Cedar Park City Council is looking into stricter council rules of procedure, as residents continue to speak out against council members’ conduct on social media.

Residents have been expressing concerns at meetings since June, after three Cedar Park council members attended a drag queen story time protest in Leander. Since then, council members’ statements on social media and appearance on far-right platforms such as InfoWars have fostered more pushback.

Emotions came to a head at the Sept. 26 meeting, during which residents criticized council members for criticizing certain resident groups on social media and a spat ensued on the dais during a discussion about civility.

During citizens comments, a member of the community played a video Council Member Dorian Chavez posted on Facebook Sept. 12. In the video, Chavez says he aims to keep away “social justice warrior bullcrap” and says groups like Indivisible, a satanic witch coven, Antifa and “many other progressive groups” are preaching hate speech.

Cedar Park resident Neitha Engert said she does not think council members should be saying residents are mobs, terrorists, Antifa or satanic witches.

“We’re moms, we’re dads, we volunteer in the city—that’s who we are,” Engert said. “You don’t get to spread lies about us.”

Another member of the community, Christopher Crow criticized members for speaking on far-right outlets and accusing people in the community of being Anti-American.

“You’re not a reflection of our community or the best of this community,” Crow told council. “The makeup of this council is a reflection of the normalization of the far-right in these times we’re living in, combined with a municipal election turnout that numbered in a single digit percentage of participation by eligible voters. For that fact, it’s our fault you’re up here. But you have our attention now and I’m sure we’ll do better next time.”

Later on in the meeting, council took up an item regarding council rules of procedure. Council Member Anne Duffy had requested the item be placed on the meeting’s agenda. Though council currently has rules of procedure, she said the rules focus more on administrative duties and do not really address codes of conduct.

“It’s unfortunate that social media has taken on its own life and people are using it as their platform and as their main way of connecting with constituents, making accusations and labeling people,” Duffy said. “We have an obligation to set some ground rules and have some civility.”
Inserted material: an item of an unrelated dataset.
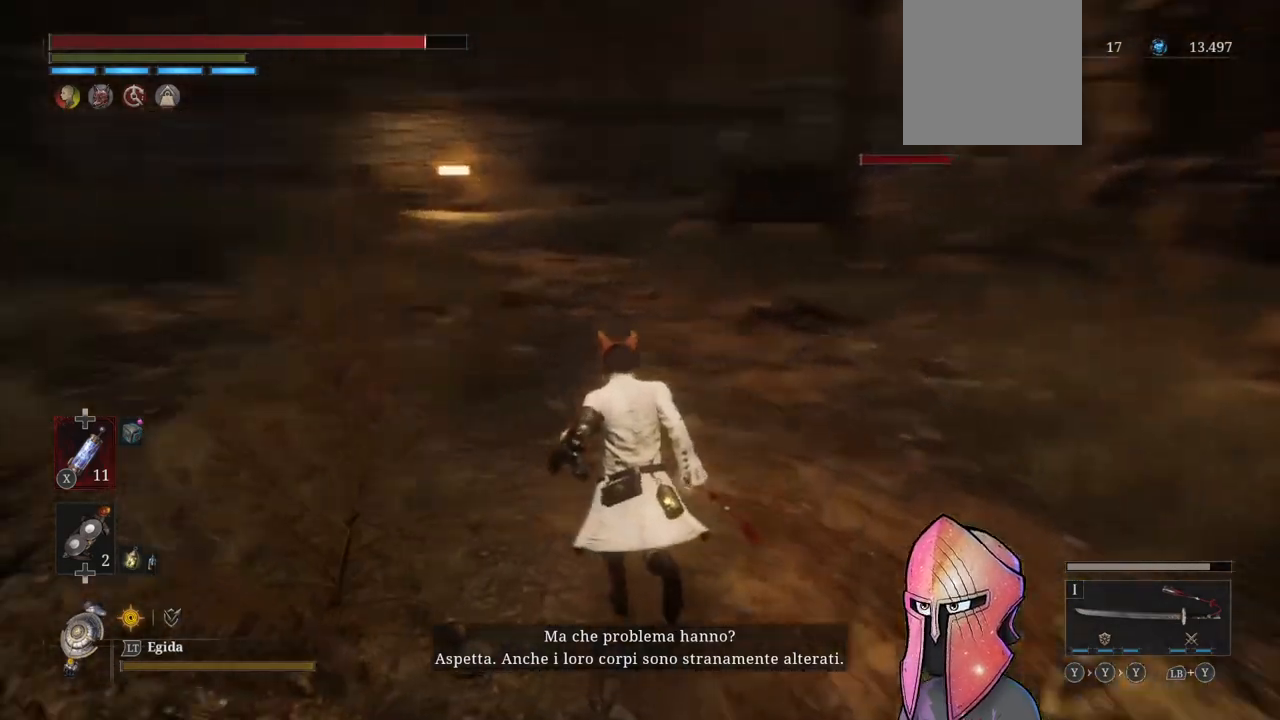
{"buttons": [], "left_stick": "up", "right_stick": "center", "events": [[167, "right_stick", "center"]]}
During the discussion of rules of procedure, Mayor Corbin Van Arsdale said current rules do not spell out what council can and cannot do when it comes to ensuring civility between council members and citizens and he would like to have legal guidance on the issue.

When discussing a need for civility, Duffy and Council Member Tim Kelly got into an argument on the dais. Duffy said Council Member Tim Kelly made a disparaging comment directed at her on social media. Kelly said Duffy was twisting what he wrote and began to yell. In the midst of the dispute, Van Arsdale called for a 10-minute recess.

After the recess, Van Arsdale suggested—and council agreed—the city attorney find and present council with some examples of mechanisms that would help ensure more civility going forward.